**** Supplied records

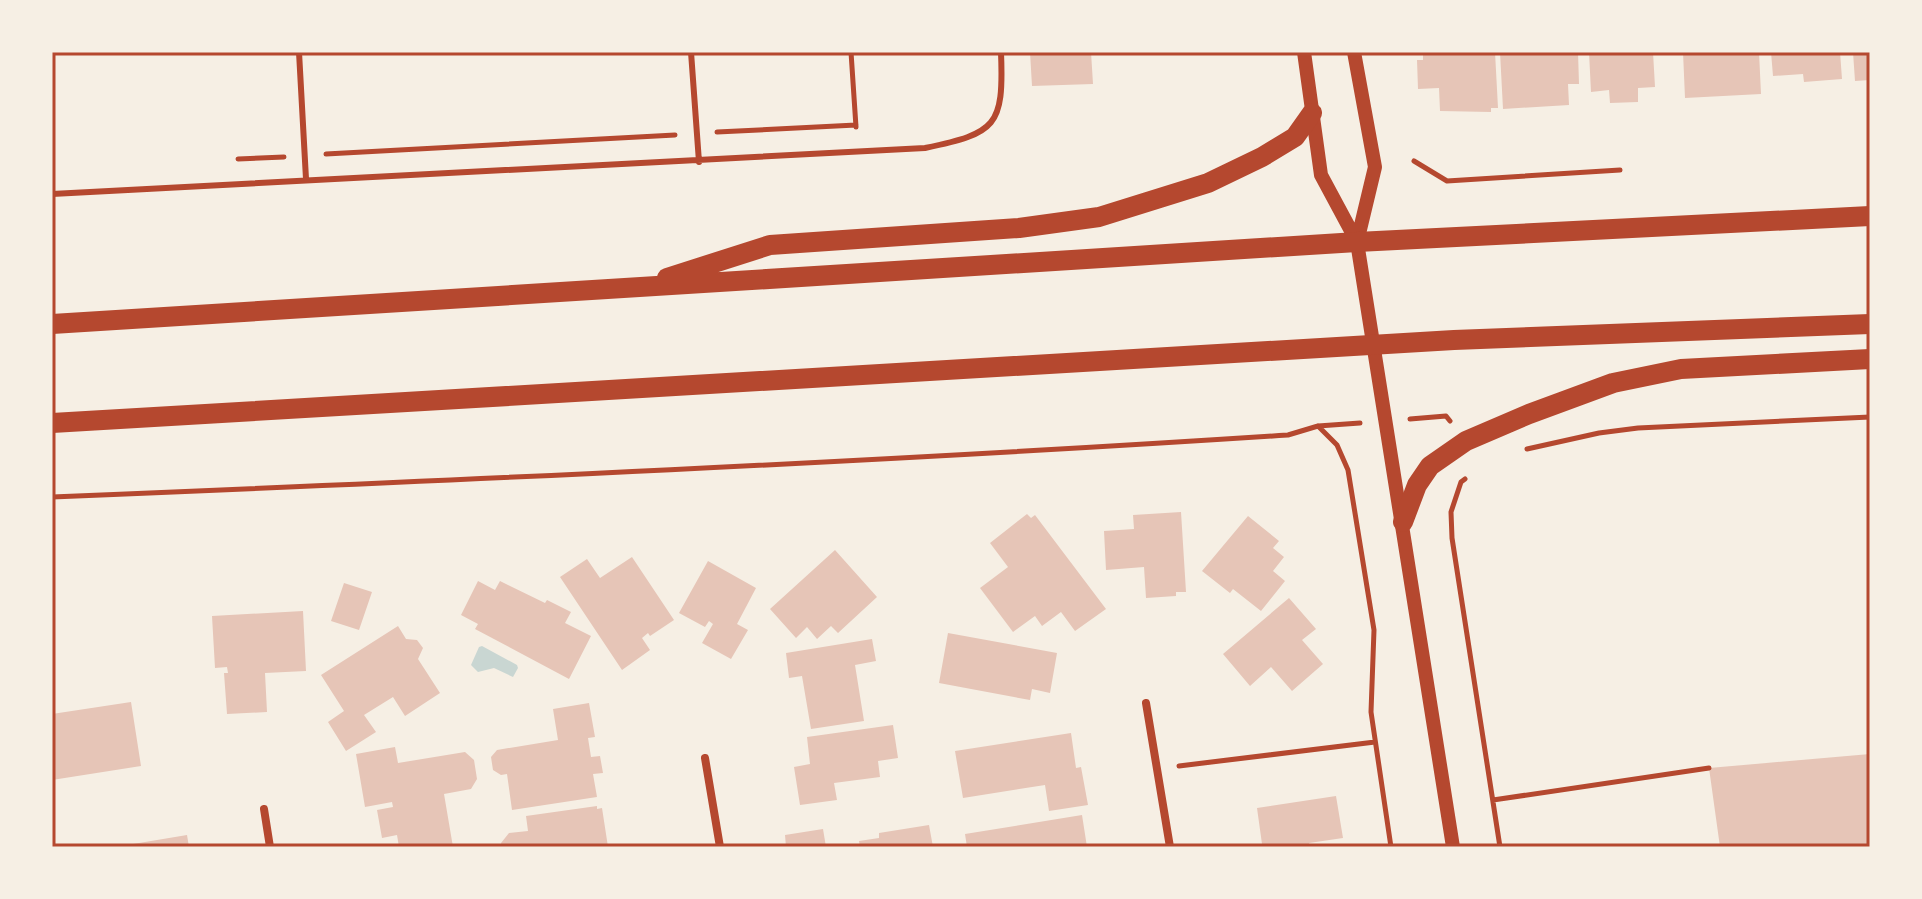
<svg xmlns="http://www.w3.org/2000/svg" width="1922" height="899" viewBox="0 0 1922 899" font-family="Jost,sans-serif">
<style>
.water{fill:#c9d6d2}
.building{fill:#e6c5b7}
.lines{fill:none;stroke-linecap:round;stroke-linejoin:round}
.path{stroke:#b5482f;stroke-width:5}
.service{stroke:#b5482f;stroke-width:6}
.minor{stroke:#b5482f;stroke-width:8}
.tertiary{stroke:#b5482f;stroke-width:14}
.primary{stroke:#b5482f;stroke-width:20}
.neatline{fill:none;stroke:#b5482f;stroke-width:3}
</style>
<rect width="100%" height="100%" fill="#f6efe4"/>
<!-- water -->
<path class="water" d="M 482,646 L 517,665 L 518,668 L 513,677 L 494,668 L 478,672 L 471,665 L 479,647 Z"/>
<!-- building -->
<path class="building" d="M 1030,52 L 1091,52 L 1093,84 L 1032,86 Z
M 1423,52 L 1495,52 L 1498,108 L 1491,108 L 1491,112 L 1440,111 L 1439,88 L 1418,89 L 1417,60 L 1423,60 Z
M 1500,52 L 1578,52 L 1579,84 L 1568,84 L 1569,105 L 1503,109 Z
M 1589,52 L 1653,52 L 1655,87 L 1638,88 L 1638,102 L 1610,103 L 1609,90 L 1591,92 Z
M 1683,52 L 1759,52 L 1761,94 L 1685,98 Z
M 1771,52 L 1840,52 L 1842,79 L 1804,82 L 1803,74 L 1773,76 Z
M 1853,52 L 1870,52 L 1870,80 L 1855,81 Z
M 1181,512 L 1186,592 L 1176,592 L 1176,596 L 1146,598 L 1144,567 L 1106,570 L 1104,531 L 1134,529 L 1133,515 Z
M 1027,514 L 1031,518 L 1035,515 L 1106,609 L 1075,631 L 1061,612 L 1042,626 L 1035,616 L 1013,632 L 980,588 L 1008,567 L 990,543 Z
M 1248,516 L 1279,541 L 1273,548 L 1284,557 L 1273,571 L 1285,581 L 1261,611 L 1233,589 L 1230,593 L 1202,571 Z
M 835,550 L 877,597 L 838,633 L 831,626 L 817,639 L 807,627 L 796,638 L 770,609 Z
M 632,557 L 674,620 L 650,636 L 648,633 L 642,638 L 650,650 L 622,670 L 560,577 L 587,559 L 600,578 Z
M 708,561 L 756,588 L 737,624 L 748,630 L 731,659 L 702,643 L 713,624 L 709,621 L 705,627 L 679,613 Z
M 478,581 L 495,590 L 500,581 L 545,603 L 547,600 L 571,612 L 565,623 L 591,636 L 569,679 L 475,629 L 478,624 L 461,615 Z
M 344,583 L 372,592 L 359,630 L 331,621 Z
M 1289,598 L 1316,629 L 1302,640 L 1323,664 L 1292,691 L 1271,667 L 1250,686 L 1223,654 Z
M 303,611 L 306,671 L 265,673 L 267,712 L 227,714 L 224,673 L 228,673 L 227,667 L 215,668 L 212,616 Z
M 398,626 L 406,639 L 417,640 L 423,648 L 418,659 L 440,693 L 405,716 L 393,697 L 364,715 L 376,732 L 346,751 L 328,722 L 344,711 L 321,675 Z
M 948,633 L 1057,653 L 1050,693 L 1032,689 L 1030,700 L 939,683 Z
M 872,639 L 876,661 L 855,665 L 864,721 L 811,729 L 802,676 L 789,678 L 786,653 Z
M 131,702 L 141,766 L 52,780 L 52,714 Z
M 589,703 L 595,737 L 588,738 L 591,757 L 600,756 L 603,773 L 593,774 L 597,797 L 512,810 L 507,774 L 501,775 L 493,770 L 491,757 L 497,750 L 558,740 L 553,709 Z
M 893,725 L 898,758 L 878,761 L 880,777 L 834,783 L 837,800 L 800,805 L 794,767 L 810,764 L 807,737 Z
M 1071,733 L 1076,768 L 1081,767 L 1088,805 L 1049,811 L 1045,785 L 963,798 L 955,751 Z
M 395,747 L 398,763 L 465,752 L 474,760 L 477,779 L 471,789 L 444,794 L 453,847 L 399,847 L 397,835 L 382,838 L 377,810 L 393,807 L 392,802 L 365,807 L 356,754 Z
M 1870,754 L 1870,847 L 1720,847 L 1709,768 Z
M 1336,796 L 1343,838 L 1309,843 L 1310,847 L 1254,847 L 1262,844 L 1257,808 Z
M 597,806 L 597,809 L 602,808 L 608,847 L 502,847 L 501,843 L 509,833 L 528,831 L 526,816 Z
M 1082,815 L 1087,847 L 967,847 L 965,834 Z
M 929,825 L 933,847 L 860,847 L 859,841 L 879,838 L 879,833 Z
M 823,829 L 826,847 L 786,847 L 785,835 Z
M 187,835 L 189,847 L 127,847 L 127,845 Z"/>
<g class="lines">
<!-- path -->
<path class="path" d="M 851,52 L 856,127
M 717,132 L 856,125
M 326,154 L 675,135
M 238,159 L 284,157
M 1414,161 L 1447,181 L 1620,170
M 1410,419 L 1446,416 L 1450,421
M 1318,426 L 1337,445 L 1348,470 L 1374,630 L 1371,712 L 1391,847
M 1527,449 L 1599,433 L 1638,428 L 1870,417
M 1465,479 L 1461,482 L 1451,512 L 1452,538 L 1500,847
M 52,497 C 464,480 877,462 1288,435 L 1318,426 L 1360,423
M 1179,766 L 1375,742
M 1493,800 L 1709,768"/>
<!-- service -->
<path class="service" d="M 299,52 L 306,179
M 691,52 L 699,162
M 52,194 L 925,148 C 996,133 1004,127 1001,52"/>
<!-- minor -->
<path class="minor" d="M 1146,703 L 1170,847
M 705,758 L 720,847
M 264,809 L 270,847"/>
<!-- tertiary -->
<path class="tertiary" d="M 1304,52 L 1321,175 L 1357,242 L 1453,847
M 1354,52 L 1375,167 L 1357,242"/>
<!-- primary -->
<path class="primary" d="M 667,278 L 770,245 L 1019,228 L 1099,217 L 1208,183 L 1262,157 L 1295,137 L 1312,113
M 52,324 L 1357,242 L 1870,216
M 52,423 L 1454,340 L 1870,324
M 1403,522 L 1417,485 L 1430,466 L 1466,441 L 1529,414 L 1613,383 L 1681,369 L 1870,359"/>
</g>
<!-- border -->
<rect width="1922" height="899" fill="none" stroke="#f6efe4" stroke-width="108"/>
<rect x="54" y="54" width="1814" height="791" class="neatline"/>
</svg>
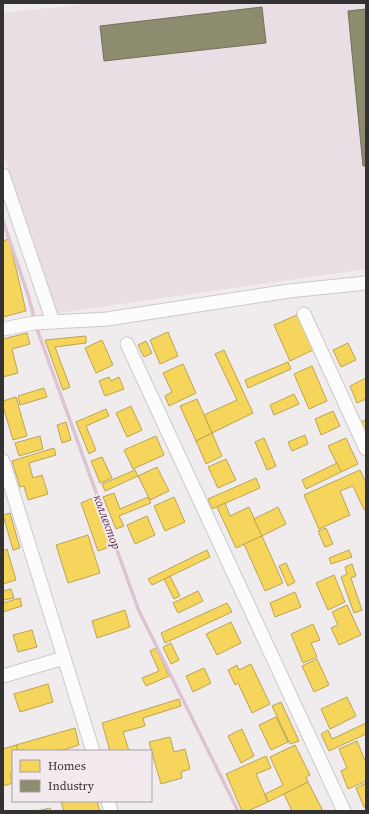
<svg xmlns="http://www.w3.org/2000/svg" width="369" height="814" font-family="'Source Serif 4',serif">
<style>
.built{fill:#e8dee4}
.homes{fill:#f6d55c;stroke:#bca450}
.industry{fill:#8c8c6e;stroke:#72715c}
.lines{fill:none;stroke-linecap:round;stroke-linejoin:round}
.stream{stroke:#dcc4d3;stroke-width:3.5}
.street-casing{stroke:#ccc9ca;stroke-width:15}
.street{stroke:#fdfcfc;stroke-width:13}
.labels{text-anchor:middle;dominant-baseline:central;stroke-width:4;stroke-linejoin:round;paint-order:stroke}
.water-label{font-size:12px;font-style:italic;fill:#4a1f3e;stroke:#f2eaef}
</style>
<rect width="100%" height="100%" fill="#f0ecee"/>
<path class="built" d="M93,3H366V269L58,313L3,153V13Z"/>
<g class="homes">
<path d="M9,239L26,311L3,317V241Z"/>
<path d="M297,315L313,350L290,361L274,325Z"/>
<path d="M168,332L178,356L160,364L150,340Z"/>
<path d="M27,333L30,344L12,349L18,373L3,377V339Z"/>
<path d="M86,336V343L55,347L70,387L63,390L45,340Z"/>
<path d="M102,340L113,365L96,373L85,348Z"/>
<path d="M146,341L152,353L144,357L138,345Z"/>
<path d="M348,343L356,360L341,367L333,350Z"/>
<path d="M224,350L253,413L212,433L204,415L237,400L215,354Z"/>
<path d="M288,362L291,369L248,388L245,380Z"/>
<path d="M183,364L196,393L169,406L165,396L172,392L163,373Z"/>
<path d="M312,366L327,401L309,409L294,374Z"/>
<path d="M109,377L111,381L119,377L124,389L105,396L99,381Z"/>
<path d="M366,378V399L357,403L350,386Z"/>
<path d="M44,388L47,397L20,405L18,396Z"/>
<path d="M294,394L299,404L274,415L270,405Z"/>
<path d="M16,397L27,436L13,440L3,406V401Z"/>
<path d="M197,399L212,433L196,441L180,406Z"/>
<path d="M131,406L142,430L127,437L116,413Z"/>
<path d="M106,409L109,416L86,426L96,450L89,454L76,422Z"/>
<path d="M333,411L340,426L321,435L315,419Z"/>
<path d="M366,420V434L361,422Z"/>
<path d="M66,422L71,440L62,443L57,425Z"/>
<path d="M212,433L222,456L206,464L196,441Z"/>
<path d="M305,435L308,444L292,451L288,442Z"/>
<path d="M40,436L43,449L19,456L15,443Z"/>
<path d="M156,436L164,455L133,469L124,450Z"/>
<path d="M264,438L276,466L267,470L255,442Z"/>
<path d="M346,438L358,464L341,472L328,446Z"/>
<path d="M54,448L56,455L29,463L33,478L42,475L48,494L28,500L24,486L20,487L12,461Z"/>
<path d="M102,457L112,478L100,483L91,461Z"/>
<path d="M226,459L236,480L218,488L208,467Z"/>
<path d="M337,463L341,472L306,489L302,480Z"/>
<path d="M157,467L169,491L150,500L138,476Z"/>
<path d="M135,470L138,476L105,491L102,484Z"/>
<path d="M360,470L366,483V509L364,510L353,486L340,491L350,515L319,529L304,495Z"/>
<path d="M256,478L260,488L212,509L208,499Z"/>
<path d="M114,493L120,509L148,497L151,503L119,516L124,526L116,529L103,497Z"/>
<path d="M95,497L112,546L98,551L81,503Z"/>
<path d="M174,497L185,522L165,531L154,506Z"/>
<path d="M225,503L230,516L249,507L262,536L236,548L217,507Z"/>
<path d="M278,507L286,524L262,536L254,519Z"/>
<path d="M10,513L20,548L13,550L3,515Z"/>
<path d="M147,516L155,535L135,544L127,525Z"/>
<path d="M326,528L333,544L325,547L318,531Z"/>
<path d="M88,535L100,573L68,583L56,545Z"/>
<path d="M262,536L283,583L265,591L244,544Z"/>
<path d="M7,549L16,580L3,584V551Z"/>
<path d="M207,550L210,557L152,585L148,579Z"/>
<path d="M349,550L352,557L331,564L329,558Z"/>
<path d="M286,563L295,582L288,586L279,566Z"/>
<path d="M352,564L356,576L351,578L362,610L354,613L341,577L347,574L345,567Z"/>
<path d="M334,575L345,602L328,610L316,583Z"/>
<path d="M170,576L180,596L174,599L164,579Z"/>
<path d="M11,589L14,598L3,600V591Z"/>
<path d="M198,591L203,601L178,613L173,603Z"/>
<path d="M295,592L301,607L275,617L270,603Z"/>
<path d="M20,598L22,606L3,612V603Z"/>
<path d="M227,603L232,612L165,643L161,633Z"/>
<path d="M347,605L361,635L339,645L331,628L338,625L332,612Z"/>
<path d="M125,610L130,627L97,638L92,621Z"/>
<path d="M231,622L241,643L217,655L206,634Z"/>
<path d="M313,624L320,640L311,643L317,657L303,663L291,634Z"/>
<path d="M32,630L37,647L18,652L13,635Z"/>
<path d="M171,643L179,660L171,664L163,647Z"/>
<path d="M156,648L169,676L146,686L142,678L159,671L150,651Z"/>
<path d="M317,659L329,685L314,692L302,666Z"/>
<path d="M251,664L270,704L252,713L238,683L235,685L228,670L237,665L239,670Z"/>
<path d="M204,668L211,683L193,692L186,676Z"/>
<path d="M48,684L53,702L20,712L14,694Z"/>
<path d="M347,697L356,716L330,729L321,709Z"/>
<path d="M179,699L181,706L143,718L145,726L123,732L129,751H110L102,723Z"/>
<path d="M281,702L299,741L290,744L272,706Z"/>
<path d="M276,717L288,742L271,750L259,725Z"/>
<path d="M366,723V734L329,751L321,734L328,730L332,739Z"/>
<path d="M75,728L79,745L60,751H18L16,745Z"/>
<path d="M242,729L254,756L241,763L228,736Z"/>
<path d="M170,737L174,752L185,749L190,769L181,772L182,778L161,784L149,742Z"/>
<path d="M357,741L366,763V781L348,789L341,771L347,768L339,749Z"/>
<path d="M16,745L18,751H13V774H10L13,783L3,786V748V749Z"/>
<path d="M295,745L310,775L306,777L308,782L268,802L265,794L283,785L270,757Z"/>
<path d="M266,756L271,768L256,774L268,802L248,811H242L226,774Z"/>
<path d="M308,782L323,811H292L284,794Z"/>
<path d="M366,783V807H364L356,788Z"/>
<path d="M64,801H97L100,811H64L61,802Z"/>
<path d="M50,808L51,811H37Z"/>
</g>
<g class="industry">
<path d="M262,7L266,43L104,61L100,26Z"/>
<path d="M366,9V166H363L348,11Z"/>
</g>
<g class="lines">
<path class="stream" d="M3,221L28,295L38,332L139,611L238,811"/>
<g class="street-casing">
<g id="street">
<path d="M3,175L53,322"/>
<path d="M304,314L366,449"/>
<path d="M3,329L34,323L107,319L289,291L366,283"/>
<path d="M127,344L344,811"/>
<path d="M3,461L93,751"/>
<path d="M3,676L64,658"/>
<path d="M108,801L111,811"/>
</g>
</g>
<use href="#street" class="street"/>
</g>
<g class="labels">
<g class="water-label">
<text transform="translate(107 522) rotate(70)">коллектор</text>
</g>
</g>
<rect width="369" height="814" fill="none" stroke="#343133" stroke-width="8"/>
<rect x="12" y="750" width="140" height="52" fill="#f2eaef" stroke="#a6a0a4"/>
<rect x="20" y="760" width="20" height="12" fill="#f6d55c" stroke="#a6a0a4"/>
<text x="48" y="770" font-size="12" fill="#343133">Homes</text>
<rect x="20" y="780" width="20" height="12" fill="#8c8c6e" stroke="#a6a0a4"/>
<text x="48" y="790" font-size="12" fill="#343133">Industry</text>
</svg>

********

▶ [Work to complete]: Please reproduce exactly the lines in the listing above from the one containing "M 1071,733 L" through the one containing "M 52,324 L 1357,242 L 1870,216", both included, and nothing more.

▶ [Result of the exercise]:
M 1071,733 L 1076,768 L 1081,767 L 1088,805 L 1049,811 L 1045,785 L 963,798 L 955,751 Z
M 395,747 L 398,763 L 465,752 L 474,760 L 477,779 L 471,789 L 444,794 L 453,847 L 399,847 L 397,835 L 382,838 L 377,810 L 393,807 L 392,802 L 365,807 L 356,754 Z
M 1870,754 L 1870,847 L 1720,847 L 1709,768 Z
M 1336,796 L 1343,838 L 1309,843 L 1310,847 L 1254,847 L 1262,844 L 1257,808 Z
M 597,806 L 597,809 L 602,808 L 608,847 L 502,847 L 501,843 L 509,833 L 528,831 L 526,816 Z
M 1082,815 L 1087,847 L 967,847 L 965,834 Z
M 929,825 L 933,847 L 860,847 L 859,841 L 879,838 L 879,833 Z
M 823,829 L 826,847 L 786,847 L 785,835 Z
M 187,835 L 189,847 L 127,847 L 127,845 Z"/>
<g class="lines">
<!-- path -->
<path class="path" d="M 851,52 L 856,127
M 717,132 L 856,125
M 326,154 L 675,135
M 238,159 L 284,157
M 1414,161 L 1447,181 L 1620,170
M 1410,419 L 1446,416 L 1450,421
M 1318,426 L 1337,445 L 1348,470 L 1374,630 L 1371,712 L 1391,847
M 1527,449 L 1599,433 L 1638,428 L 1870,417
M 1465,479 L 1461,482 L 1451,512 L 1452,538 L 1500,847
M 52,497 C 464,480 877,462 1288,435 L 1318,426 L 1360,423
M 1179,766 L 1375,742
M 1493,800 L 1709,768"/>
<!-- service -->
<path class="service" d="M 299,52 L 306,179
M 691,52 L 699,162
M 52,194 L 925,148 C 996,133 1004,127 1001,52"/>
<!-- minor -->
<path class="minor" d="M 1146,703 L 1170,847
M 705,758 L 720,847
M 264,809 L 270,847"/>
<!-- tertiary -->
<path class="tertiary" d="M 1304,52 L 1321,175 L 1357,242 L 1453,847
M 1354,52 L 1375,167 L 1357,242"/>
<!-- primary -->
<path class="primary" d="M 667,278 L 770,245 L 1019,228 L 1099,217 L 1208,183 L 1262,157 L 1295,137 L 1312,113
M 52,324 L 1357,242 L 1870,216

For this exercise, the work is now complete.